## [What you have to do]
Word for word, copy the data that follows and skip its pictures.

(Structured diff data)
_ _ _ _
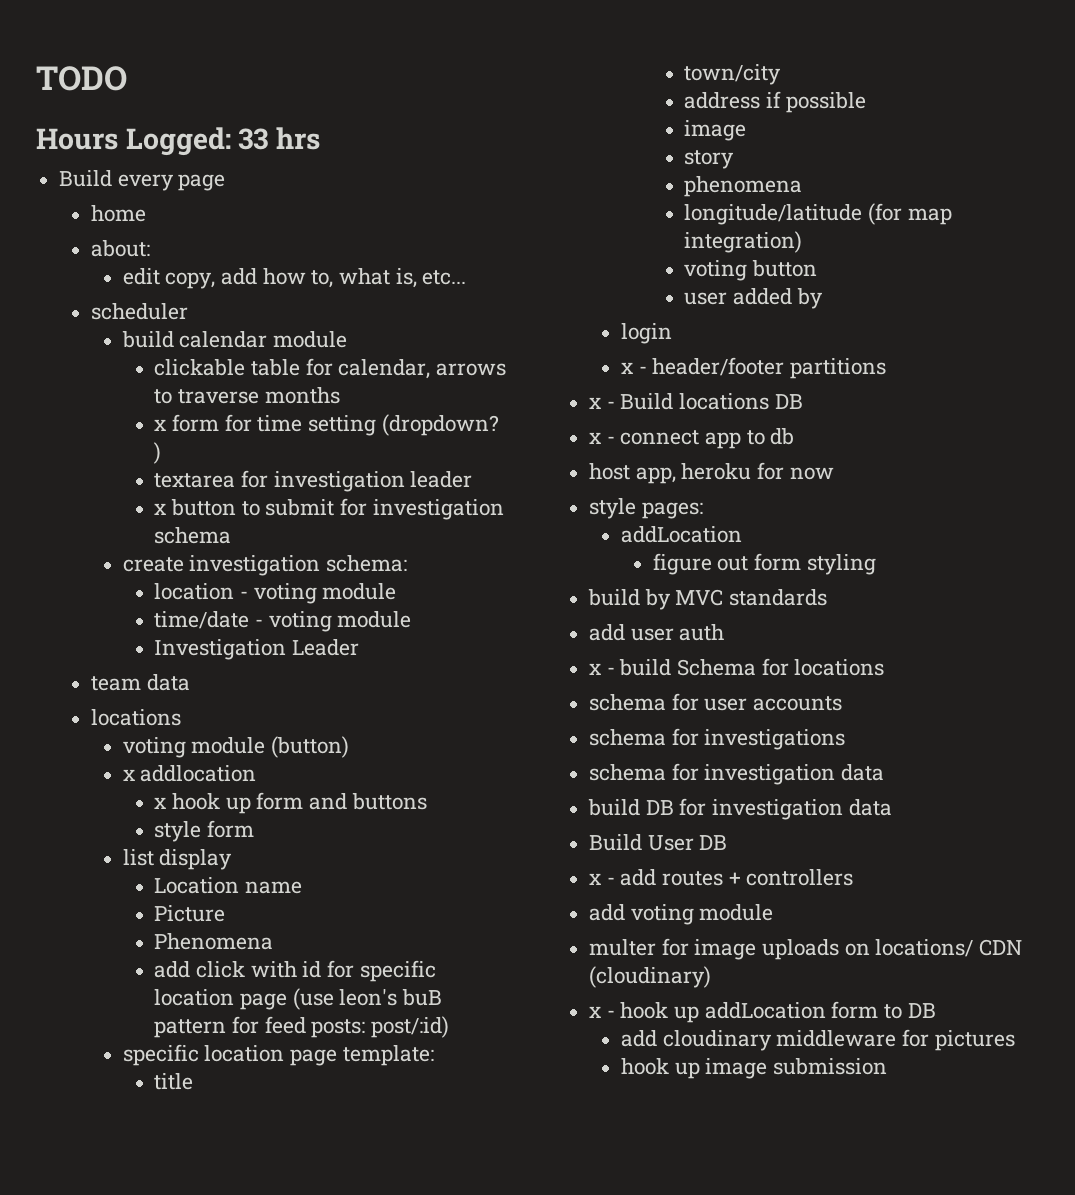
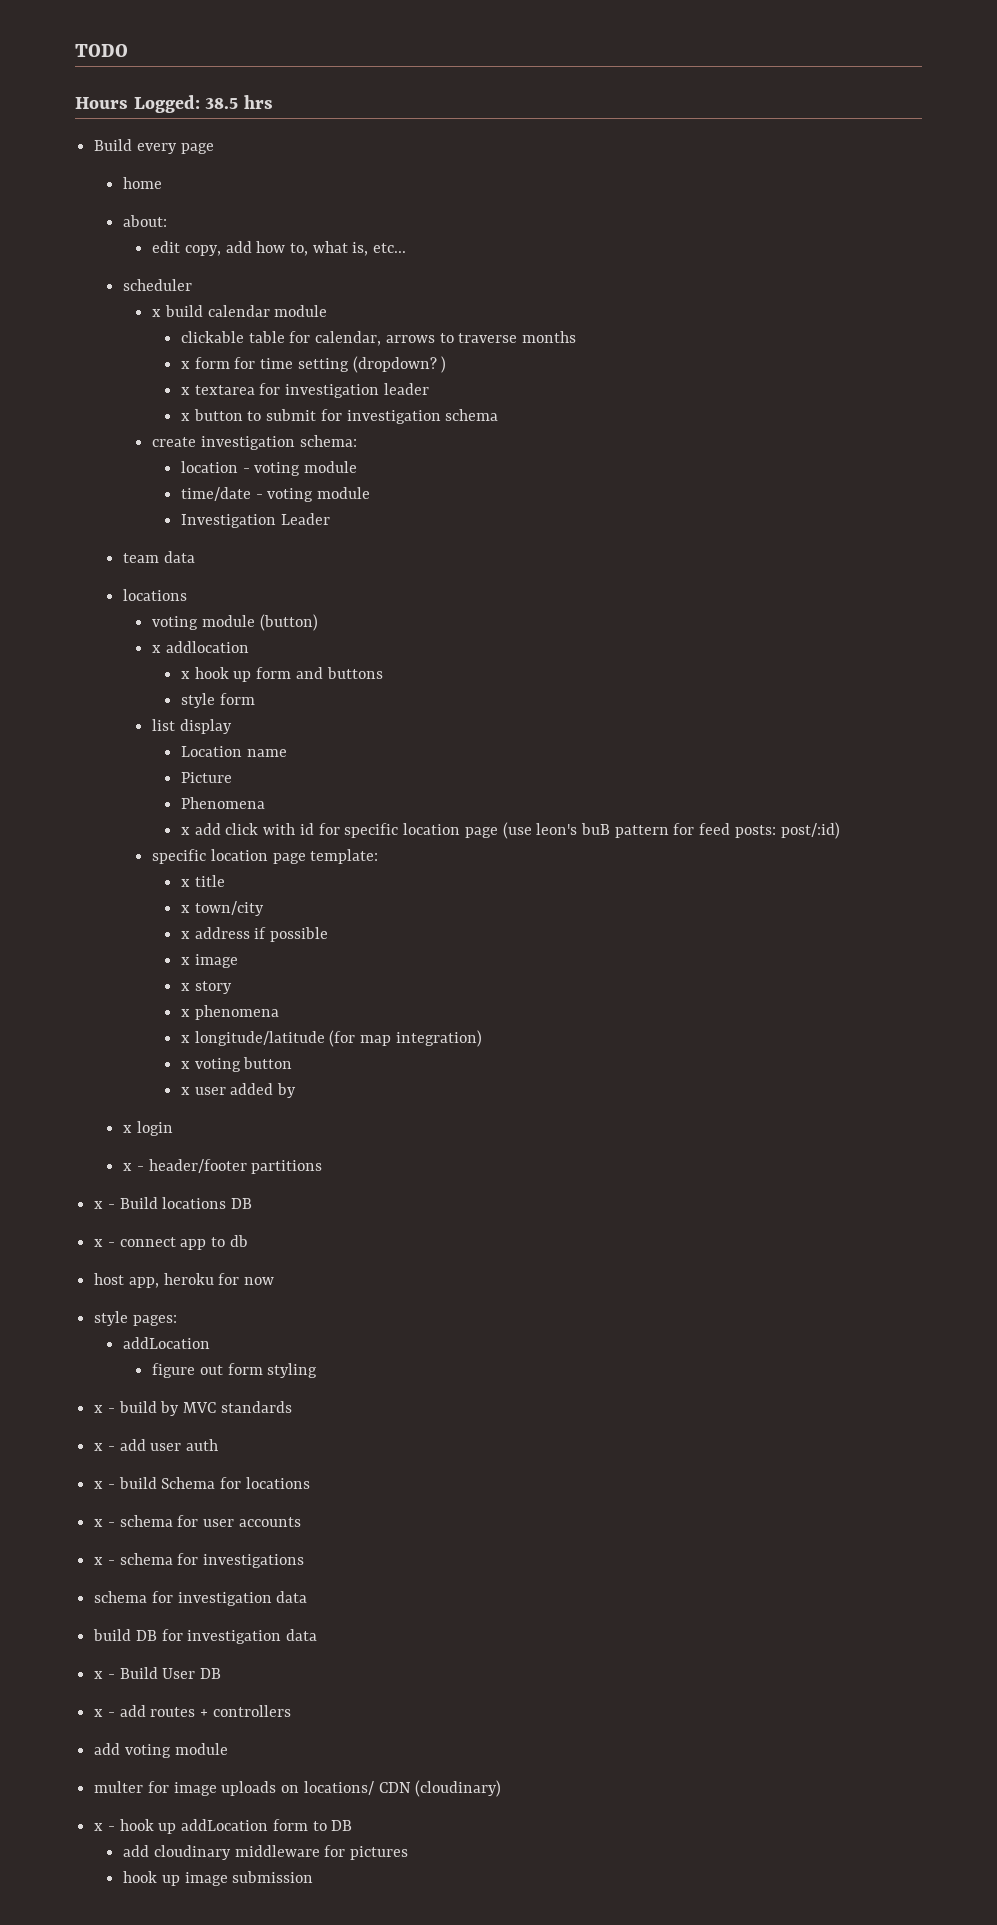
[238,128,269,150] 33 -> [205,98,239,109] 38.5
(188, 311) none -> [152,309,162,317] x
(162, 453) none -> [180,387,190,395] x
(274, 941) none -> [180,827,190,835] x
(434, 1055) none -> [180,879,190,887] x
(194, 1081) none -> [180,905,190,913] x
(782, 74) none -> [180,931,190,939] x
(866, 102) none -> [180,957,190,965] x
(747, 130) none -> [180,983,190,991] x
(735, 159) none -> [180,1009,190,1017] x
(803, 186) none -> [180,1035,190,1043] x
(803, 242) none -> [180,1061,190,1069] x
(818, 268) none -> [180,1087,190,1095] x
(823, 298) none -> [123,1125,133,1133] x
(876, 564) none -> [94,1405,115,1413] x -
(828, 597) none -> [94,1443,115,1451] x -
(885, 667) none -> [94,1519,115,1527] x -
(843, 703) none -> [94,1557,115,1565] x -
(892, 807) none -> [94,1671,115,1679] x -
_ _ _ _
## [Answer section]
[238,128,269,150] 33 -> [205,98,239,109] 38.5
(188, 311) none -> [152,309,162,317] x
(162, 453) none -> [180,387,190,395] x
(274, 941) none -> [180,827,190,835] x
(434, 1055) none -> [180,879,190,887] x
(194, 1081) none -> [180,905,190,913] x
(782, 74) none -> [180,931,190,939] x
(866, 102) none -> [180,957,190,965] x
(747, 130) none -> [180,983,190,991] x
(735, 159) none -> [180,1009,190,1017] x
(803, 186) none -> [180,1035,190,1043] x
(803, 242) none -> [180,1061,190,1069] x
(818, 268) none -> [180,1087,190,1095] x
(823, 298) none -> [123,1125,133,1133] x
(876, 564) none -> [94,1405,115,1413] x -
(828, 597) none -> [94,1443,115,1451] x -
(885, 667) none -> [94,1519,115,1527] x -
(843, 703) none -> [94,1557,115,1565] x -
(892, 807) none -> [94,1671,115,1679] x -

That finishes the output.